Au sujet des prélèvements sur personne décédée, le régime du consentement s'appliquera non seulement aux prélèvements à visée thérapeutique mais aussi à ceux dont la finalité est scientifique (alors que dans le second cas, le régime est actuellement fondé sur l'exigence d'un consentement exprès du défunt).
Par ailleurs, si le médecin n'a pas connaissance du refus du défunt, il peut recueillir le témoignage de la famille ou celui des proches. Les autopsies médicales seront également placées sous le régime du consentement présumé. Toutefois, une dérogation est prévue, permettant « de passer outre un refus, à titre exceptionnel, pour une nécessité absolue de santé publique, telle que la surveillance de l'évolution épidémiologique des encéphalopathies spongiformes subaiguës transmissibles ».
S'agissant du don d'organes par des personnes vivantes, le projet de loi étend le cercle des donneurs « à l'intérieur et au-delà du cercle familial ». « Il s'agit de réduire la pénurie d'organes, a expliqué la ministre , mais pas seulement. Plus le cercle de donneurs est restreint, plus la pression qui porte sur le donneur compatible est forte. »
Le texte supprime la condition d'urgence pour le conjoint et prévoit désormais que le donneur peut être toute personne majeure et capable ayant avec le receveur « un lien étroit et stable ».

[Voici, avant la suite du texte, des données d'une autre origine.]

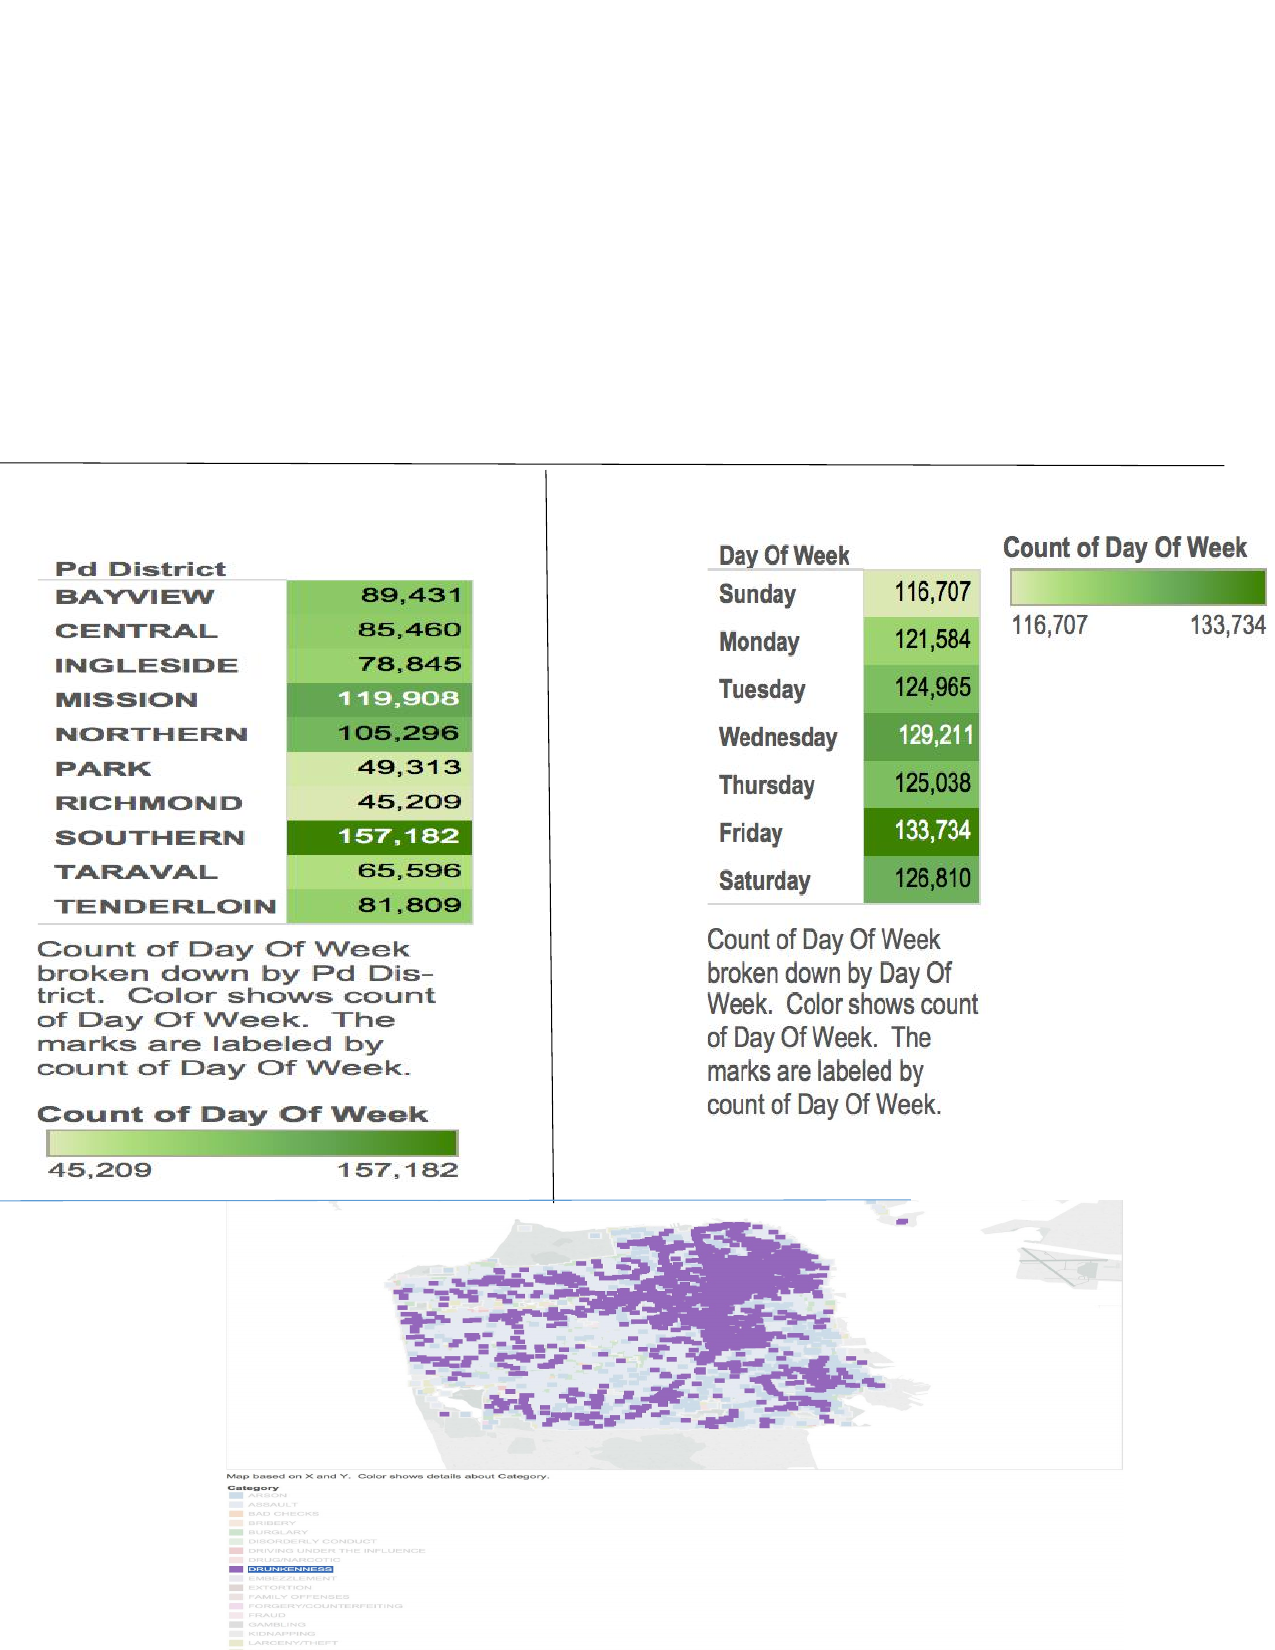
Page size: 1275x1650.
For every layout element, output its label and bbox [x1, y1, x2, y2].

picture [226, 1200, 1124, 1650]
picture [707, 523, 1275, 1122]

Dans la perspective de protéger la dignité humaine, le projet de loi précise, dans son article premier, que « nul ne peut faire l'objet de discriminations en raison de ses caractéristiques génétiques ». « Le projet de loi a pris en considération deux facteurs, a relevé Elisabeth Guigou. D'une part, le fait que les risques potentiels liés à une utilisation discriminatoire des résultats des examens génétiques tendent à croître dans des domaines tels que ceux du contrat d'assurance ou du contrat de travail. D'autre part, le fait que les progrès intervenus en matière de tests génétiques augmentent le nombre de prédispositions à des pathologies susceptibles d'être révélées. »
Au sujet de l'identification des empreintes génétiques dans le cadre d'une procédure judiciaire, le texte prévoit que la mise en œuvre de cet examen chez une personne décédée n'est pas possible si elle a expressément manifesté son opposition de son vivant. Cette précision met donc un terme à la jurisprudence Montand : le corps de l'acteur avait été exhumé pour les besoins d'une expertise d'empreintes génétiques en vue de prouver un lien de paternité.